In our current, elongated stage of capitalist social and economic development in Canada, and in the broader spectrum of imperialist globalization, the traditional mechanics of bourgeois “democracy” (à la parliamentarism and federal elections) are incapable of offering anything more than a momentary change of facade like a puppeteer slipping a different-colored sock on his hand; the fact remains, regardless of the self-proclaimed color of the party in power, domestic and foreign policies, social and economic, are shaped and determined by the requirements of capitalist profitability proliferation.

This is why revolutionary communists such as ourselves make the claim that the elections must be boycotted! Contrary to those who believe that capitalism is the apex, the end-game of human historical development (and yet who claim they are “progressive”), there is nothing cynical in our standpoint. As unemployment rises, factories are closed, job security plummets and wages sink, we have absolutely nothing to gain in taking part in the bourgeois system; to do so would only give them legitimacy they do not deserve. What we need is a radically different system — a genuine worker’s and people’s democratic powerin which the people make collective decisions based on our collective interests as proletarians. This kind of system – best exemplified by socialism — will not be born out of bourgeois elections. The ability to exert the will and need of the majority necessitates a different kind of social and economic organization, which can objectively deter the minority who enrich themselves on our labour and for whom the current politic process was designed.

An election every four years – or every 30 months as is the current case – in which we deposit small pieces of paper into steel lockboxes to decide who, of those who exploit us, will have the “right” to speak on our behalf, and after which we are told to submit to our decision and accept what we “asked” for.

What we do need are revolutionary workers’ councils, where we can and will exert our own power over ourselves, and where we can objectively and selectively elect our equals to carry out the mandate of the tasks we have collectively decided upon.

This kind of people’s democracy, which inherently carries with it unimaginably more freedom than our current “democracy,” can only be obtained by the complete abolishment of this rotting capitalist system, which has long-since passed the phase when it was beneficially progressive (compared to the brutality of middle-age feudalism) and which now impedes human progress, plunging us further and further into misery, poverty, exploitation, and war which has regressed to the point that the future of humanity itself is threatened. It is our historical imperative that we put an end to this system.

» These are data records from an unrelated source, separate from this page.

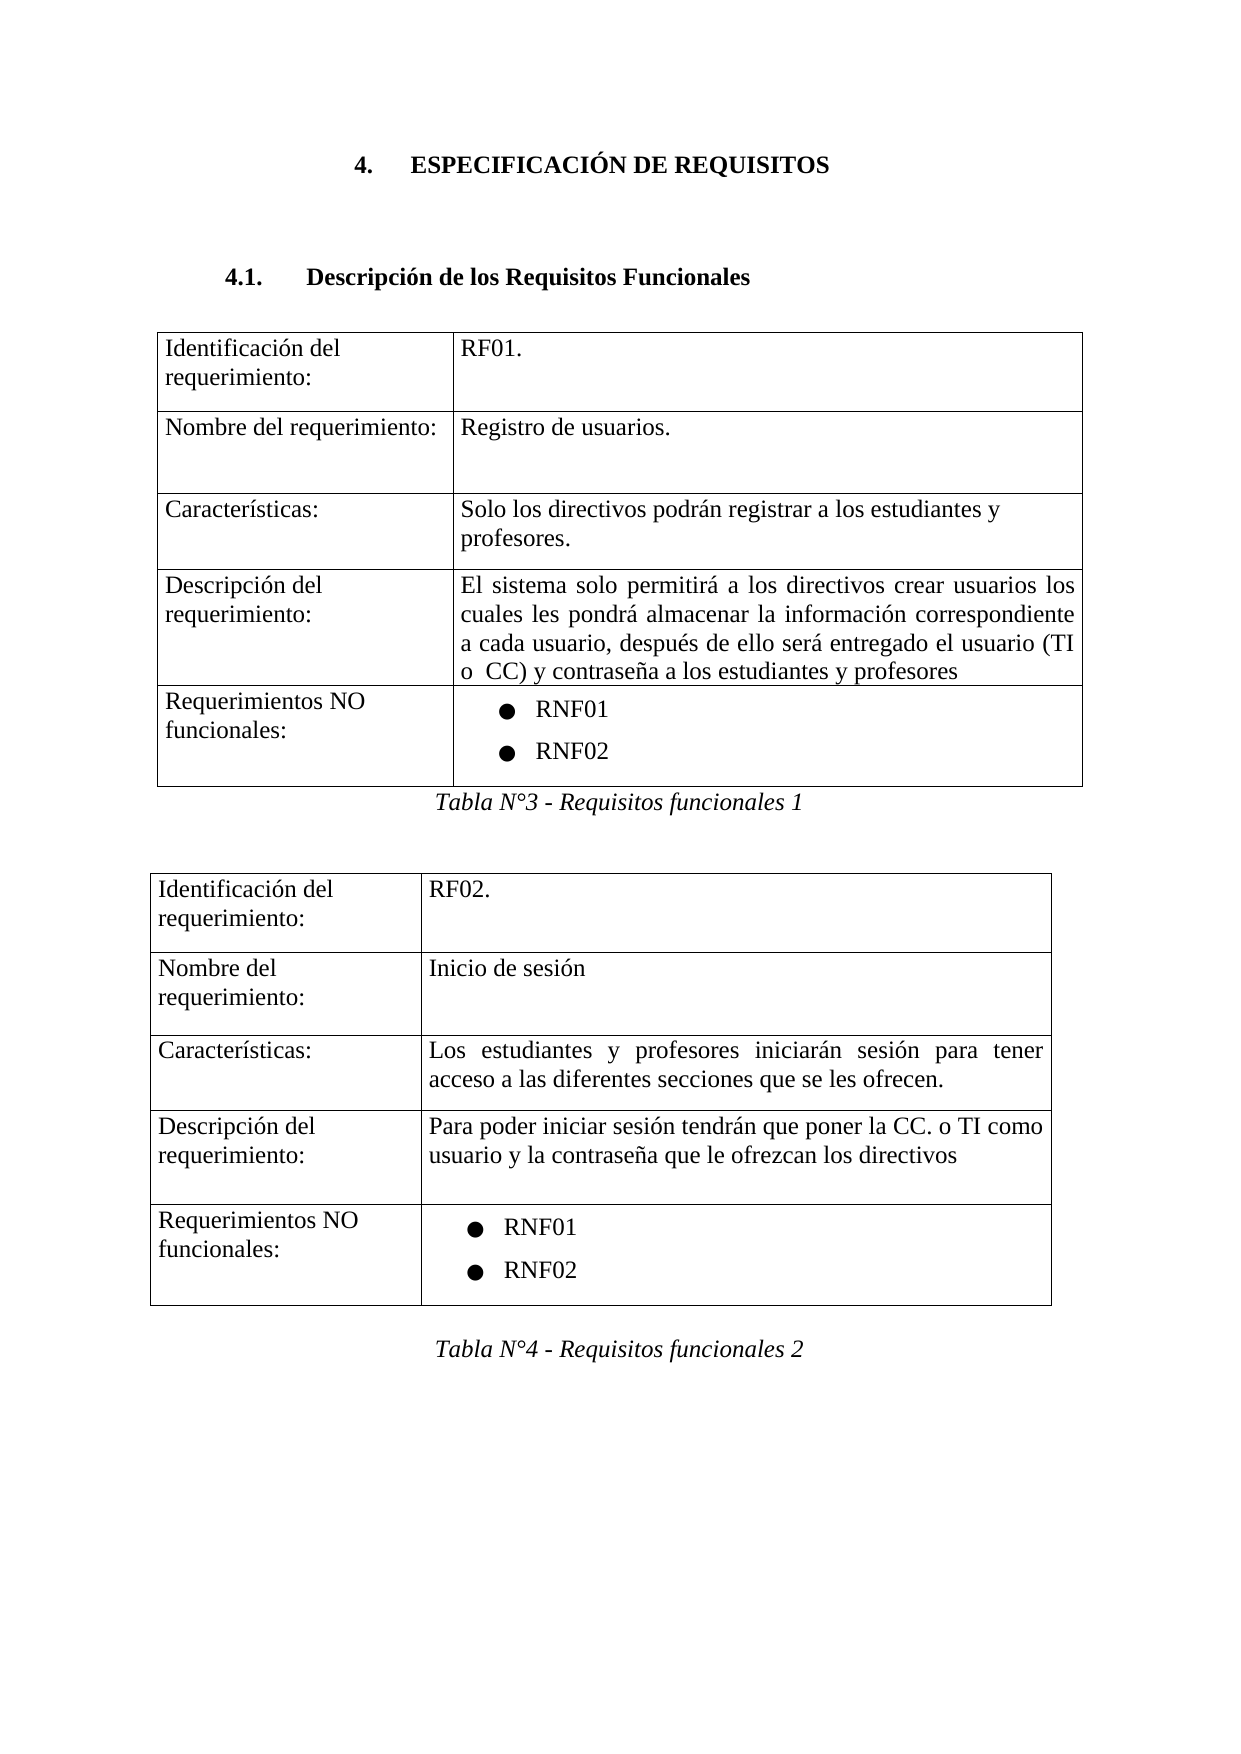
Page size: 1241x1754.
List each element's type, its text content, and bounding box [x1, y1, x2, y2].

table_header RF01. [454, 333, 1082, 411]
text ESPECIFICACIÓN DE REQUISITOS [112, 150, 1090, 179]
table_cell Características: [158, 494, 453, 569]
table_cell Descripción del requerimiento: [151, 1111, 421, 1204]
table_cell Registro de usuarios. [454, 412, 1082, 493]
table_cell RNF01 RNF02 [422, 1205, 1051, 1304]
table_cell Características: [151, 1036, 421, 1110]
table_cell Para poder iniciar sesión tendrán que poner la CC. o TI como usuario y la contraseña que le ofrezcan los directivos [422, 1111, 1051, 1204]
table_header RF02. [422, 874, 1051, 952]
table_cell Los estudiantes y profesores iniciarán sesión para tener acceso a las diferentes secciones que se les ofrecen. [422, 1036, 1051, 1110]
table_cell Requerimientos NO funcionales: [158, 686, 453, 786]
table_cell RNF01 RNF02 [454, 686, 1082, 786]
table_cell Requerimientos NO funcionales: [151, 1205, 421, 1304]
table_cell Inicio de sesión [422, 953, 1051, 1034]
table_header Identificación del requerimiento: [158, 333, 453, 411]
table_header Identificación del requerimiento: [151, 874, 421, 952]
text Tabla N°3 - Requisitos funcionales 1 [150, 787, 1090, 816]
table_cell Descripción del requerimiento: [158, 570, 453, 685]
table_cell Nombre del requerimiento: [158, 412, 453, 493]
table_cell Nombre del requerimiento: [151, 953, 421, 1034]
table_cell El sistema solo permitirá a los directivos crear usuarios los cuales les pondrá almacenar la información correspondiente a cada usuario, después de ello será entregado el usuario (TI o CC) y contraseña a los estudiantes y profesores [454, 570, 1082, 685]
table_cell Solo los directivos podrán registrar a los estudiantes y profesores. [454, 494, 1082, 569]
text Descripción de los Requisitos Funcionales [262, 262, 1090, 291]
text Tabla N°4 - Requisitos funcionales 2 [150, 1334, 1090, 1363]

Bring down Harper and his Tories, you say? Of course. But not by replacing them with another rat pack gang of bourgeois politicians, whose only difference is attempting to placate the continuation of this system by throwing a few more bread crumbs our way, and convince us that semantical decisions, like whether the war in Afghanistan should end in March or July of 2011, or whether cellphones charge us 10 cents per text message, are the epitome of political difference. To rid ourselves of the reactionary policies which we’re made to believe Harper, and Harper alone, embodies, we must get rid of capitalism itself. No to the vote, yes to revolution!